STUDY TEXT:
┏━━

What is this “so much more”? A claim of “something more” ought not to be heard as a claim that Bruce Lee films themselves aren’t Oedipal, formulaic or simplistic. They are indeed. There is much that is irreducibly juvenile about them – and about very many – perhaps the majority of – martial arts films. And I say this in full awareness of the likelihood I might be accused of “orientalism” or even “racism” – as if by pointing out the silliness and childishness of many martial arts films I am thereby reducing the Asian Other to a state of simplicity, childishness, innocence or even savagery. But, really: I’m not being racist or ethnocentric. My prejudice is directed rather towards action film genres, formulas and narratives as such. It is these that are Oedipal and simplistic, and not some hypothesized (essentialised) and supposedly “pure” and “purely other” ethnic subject or somehow simply “non-Western” film industry. (We ought to know enough about the international traffic in ideas, techniques, technologies and discourses to avoid this kind of thinking.) So, to clarify: it is because of the codes and formulas of action cinema that both Bruce Lee films and Brandon Lee films as well as many other martial arts and action films besides might be regarded as essentially “shabby”. But the important point is that despite all of this – and shining through all of this – Bruce Lee films contained or encoded in condensed and displaced form several interlocking socio-political antagonisms: antagonisms of class and ethnicity, of coloniality and exploitation, of marginality and hegemony, centre and periphery, and, crucially perhaps, nation and belonging, or nation and longing. It is the destiny of some of these discourses that I want to consider in what follows.

┗━━

DATASET EXTRACT:
┏━━

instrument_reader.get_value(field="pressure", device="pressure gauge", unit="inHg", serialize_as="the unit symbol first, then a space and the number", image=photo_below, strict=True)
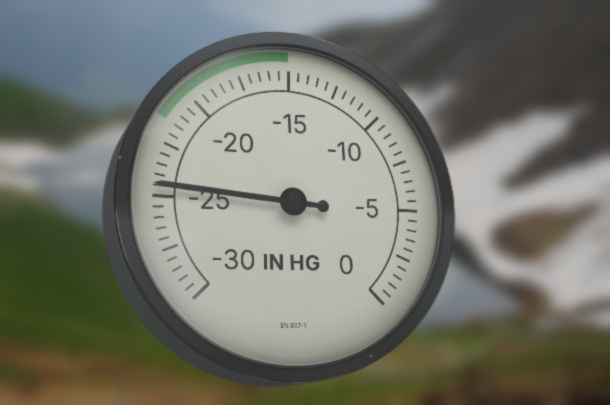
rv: inHg -24.5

┗━━

TASK LIST:
**A)** Condense the paragraph of the Bruce Lee text that opens with the question What is this “so much more”? into a short bulleted list that keeps its main points.
**B)** Carry on the Bruce Lee text from its final sentence by writing the paragraph that comes next.

RESPONSE LIST:
**A)**
- Bruce Lee films, like most martial arts films, are Oedipal, formulaic, simplistic and often juvenile.
- Saying so is not orientalist or racist. The criticism targets action genres, formulas and narratives, not an essentialized "purely other" ethnic subject or a supposedly "non-Western" film industry.
- Because of the codes and formulas of action cinema, Bruce Lee films, Brandon Lee films and many other action films might be regarded as essentially "shabby."
- Despite this, Bruce Lee films encode, in condensed and displaced form, interlocking socio-political antagonisms: class and ethnicity, coloniality and exploitation, marginality and hegemony, centre and periphery, and nation and belonging, or nation and longing.
- The author plans to consider what became of some of these discourses.

**B)**
Bruce Lee Here and There

The story of Lee’s explosion onto cinema screens all over the world, to a truly unprecedented extent, is well known (Hunt 2003; Miller 2000). Similarly, the story of his image’s role in the forging of inter-ethnic identifications, multicultural hybridizations and anti-racist and civil rights energies has been quite widely documented too (Brown 1997; Prashad 2001). But that was then, and, according to Marchetti, as the eviscerated and gestural (non-)politics of films like Brandon Lee’s Rapid Fire demonstrate, by the 1990s, Bruce Lee was no longer quite what once he had been. This is because the cultural political landscape had moved on or settled down to such an extent that Bruce Lee no longer performed the same social and semiotic cultural functions, or fed the same fire – as the symbol of not only the outsider and underdog, but also the migrant, the worker, the exploited, the colonised, the oppressed, the victim of racism, the protesting ethnic, and of course (as everyone knows who knows anything about Bruce Lee’s martial arts), the interdisciplinary postmodernist multiculturalist innovator and radicalizor of martial arts in the West. By the 1990s, Bruce Lee was well and truly a familiar part of Western culture (an institution), and no longer part of Western cultural politics (as a metaphor or symbol of disruptive “outside” force).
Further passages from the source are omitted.